Il obtient gain de cause.

La Cour de cassation a en effet constaté que l’employeur avait réalisé des économies sur la dépense « cantine d’entreprise ».

Or, si l’on s’en tient aux dispositions de l’article L. 2323-86 du code du travail, la contribution versée chaque année par l’employeur pour financer les activités sociales et culturelles du comité d’entreprise ne peut, en aucun cas, être inférieure au total le plus élevé des sommes affectées aux dépenses sociales de l’entreprise atteint au cours des trois dernières années précédant la prise en charge des activités sociales et culturelles par le comité d’entreprise, à l’exclusion des dépenses temporaires lorsque les besoins correspondants ont disparu.

Quand bien même le CE aurait délégué à l’employeur la gestion d’une partie des activités sociales et culturelles à l’employeur (en l’occurrence ici la gestion de la cantine d’entreprise), celui-ci ne pouvait en aucun cas consacrer moins d’argent que ce qu’il avait consacré au cours de la meilleure des trois dernières années.

Conséquence : le CE pouvait obtenir en argent l’équivalent de ce que l’employeur avait économisé.

Mais attention : si l’employeur est obligé de verser ce reliquat, il peut décider de reverser la totalité du budget affecté à la restauration, et arrêter de s’occuper de l’activité en question.

Au CE de voir si c’est vraiment son intérêt !

Cassation sociale, 30 mars 2010, n° 09-12.074

Elections professionnelles : votes par correspondance

Que se passe-t-il si des votes par correspondance, pourtant postés à temps, parviennent trop tard au siège de l’entreprise du fait d’un retard dans l’acheminement du courrier par la Poste ?

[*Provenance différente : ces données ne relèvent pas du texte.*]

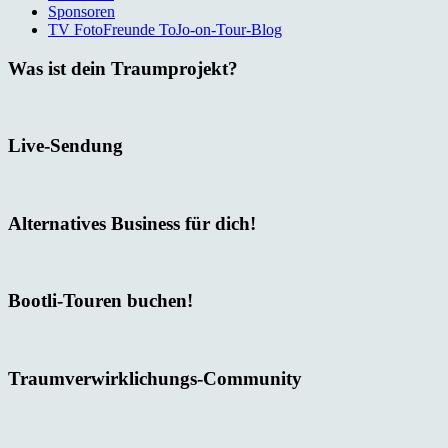
Sponsoren
TV FotoFreunde ToJo-on-Tour-Blog
Was ist dein Traumprojekt?
Live-Sendung
Alternatives Business für dich!
Bootli-Touren buchen!
Traumverwirklichungs-Community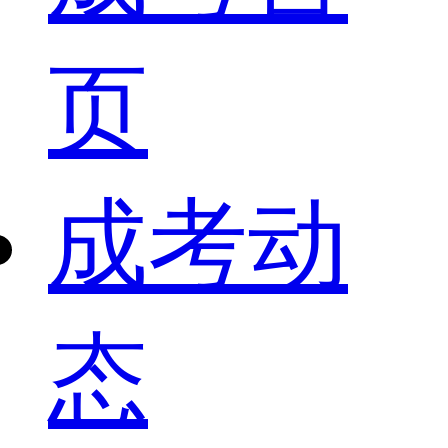
页
成考动
态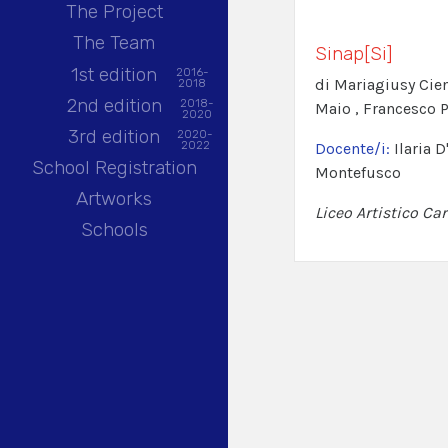
The Project
The Team
Sinap[Si]
1st edition
2016-
di Mariagiusy Cien
2018
2nd edition
2018-
Maio , Francesco 
2020
3rd edition
2020-
2022
Docente/i:
Ilaria 
School Registration
Montefusco
Artworks
Liceo Artistico Car
Schools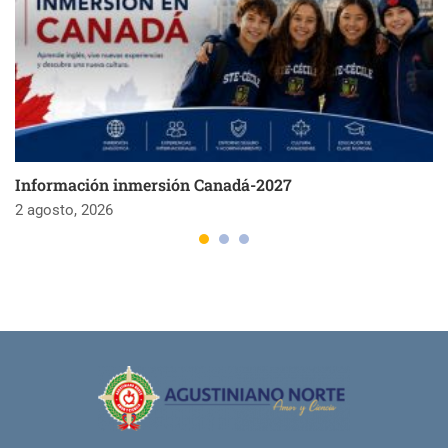
Información inmersión Canadá-2027
2 agosto, 2026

C’est exactement ce qu’il s’est passé en 2009, lors des élections au comité d’établissement de Lorraine de la SNCF.

Lors du dépouillement, le syndicat CFDT n’obtient que 9,63 % des suffrages exprimés, ce qui est insuffisant pour être représentatif et donc pour avoir un délégué syndical.

Or, plusieurs jours après la clôture du scrutin, 34 votes par correspondance parviennent au siège de l’entreprise. Ils avaient bien été postés à temps et étaient tous en faveur de la CFDT.

Si ces 34 voix avaient pu être prises en compte lors du dépouillement, le syndicat aurait obtenu 10,04 % des suffrages exprimés dans l’établissement et aurait donc eu le droit de désigner un délégué syndical.

C’est pourquoi, il demande en justice l’annulation des élections et obtient gain de cause compte tenu de l’enjeu.

Les juges ont annulé les élections, peu important que l’employeur ne soit pas à l’origine de l’erreur commise. De nouvelles élections devront être organisées.